What this task involves> Among the entries below, find the lines with "reset" and copy them.

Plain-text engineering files
++++

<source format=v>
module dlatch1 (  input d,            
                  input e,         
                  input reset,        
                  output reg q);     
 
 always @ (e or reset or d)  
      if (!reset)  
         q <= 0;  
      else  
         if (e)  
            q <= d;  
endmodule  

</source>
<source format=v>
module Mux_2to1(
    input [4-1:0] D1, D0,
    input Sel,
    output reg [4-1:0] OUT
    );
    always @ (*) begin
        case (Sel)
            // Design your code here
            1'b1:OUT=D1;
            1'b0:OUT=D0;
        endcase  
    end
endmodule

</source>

++++

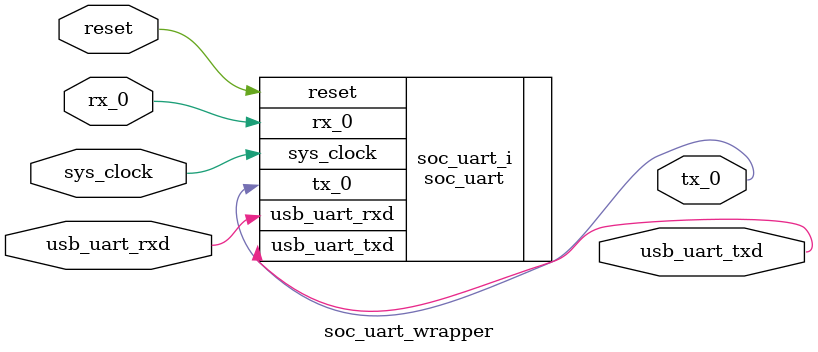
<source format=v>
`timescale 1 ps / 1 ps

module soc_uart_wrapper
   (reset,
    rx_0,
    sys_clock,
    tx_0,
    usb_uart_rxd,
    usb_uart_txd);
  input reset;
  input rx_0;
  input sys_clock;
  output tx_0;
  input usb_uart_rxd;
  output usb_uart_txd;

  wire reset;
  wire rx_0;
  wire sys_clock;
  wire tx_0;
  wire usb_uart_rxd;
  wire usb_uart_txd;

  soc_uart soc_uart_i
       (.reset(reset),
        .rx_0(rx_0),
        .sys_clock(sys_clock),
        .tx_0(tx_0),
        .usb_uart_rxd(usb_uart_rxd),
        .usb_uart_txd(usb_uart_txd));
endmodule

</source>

++++

Your solution>
                  input reset,        
 always @ (e or reset or d)  
      if (!reset)  
   (reset,
  input reset;
  wire reset;
       (.reset(reset),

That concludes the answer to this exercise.